А через коридор, за закрытой дверью кабинета, стучал костылями дядя Гриша Изюмов, подвижник и хранитель очага.
Дверь распахнулась внезапно. Изюмов, стремительно, как гребец веслами, работая костылями, ворвался в залу.
— Несправедливо устроен мир,— сказал он, не дав Крюкову опомниться.— Несправедливо! Ты никогда не задумывался? Вот я, инвалид шестидесяти пяти лет от роду, нахожу удовлетворение в кознях против исполкомовских властей по причине неспособности к иным удовлетворениям, но за мной родословная, салон и сберкнижка, даже, скажу по секрету, не одна, и в результате я персона нон грата и буду таковой, пока не помру.

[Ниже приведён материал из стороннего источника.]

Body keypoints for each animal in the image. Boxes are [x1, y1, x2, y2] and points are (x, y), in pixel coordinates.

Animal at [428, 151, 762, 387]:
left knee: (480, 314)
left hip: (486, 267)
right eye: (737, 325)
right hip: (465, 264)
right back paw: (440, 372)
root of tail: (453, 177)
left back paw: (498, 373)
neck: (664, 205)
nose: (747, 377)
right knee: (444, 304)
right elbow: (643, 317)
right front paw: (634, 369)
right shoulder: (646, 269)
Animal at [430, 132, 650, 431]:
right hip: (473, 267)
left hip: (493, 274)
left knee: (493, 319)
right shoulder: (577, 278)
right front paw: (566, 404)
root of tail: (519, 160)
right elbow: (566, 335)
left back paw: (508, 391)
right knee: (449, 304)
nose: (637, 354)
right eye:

А вот ты, молодой, охочий до настоящего дела, неглупый, хотя и зеленый до чрезвычайности. Ты живешь в подвале, не знаешь, кто твой отец, и считаешь копейки. Формула весправедливости утвердилась еще когда наши предки прыгали по деревьям и в ближайшем будущем ее вряд ли отменят. Кто был никем, останется никем. Поэтому искать свое место в жизни — пустая трата времени, оно может оказаться и на помойке. Умнее сделать попытку вписаться в жизнь на собственных условиях. Иного шанса у тебя нет. Рано или поздно ты этим проникнешься, если уже не проникся. Любопытно: не чувствуешь ли ты ко мне чего-то вроде того, что питал Раскольников к бедной старушке? Пользы-то от старушки нуль, а вредности на миллион. Стукнуть бы ее обушком по темечку, а?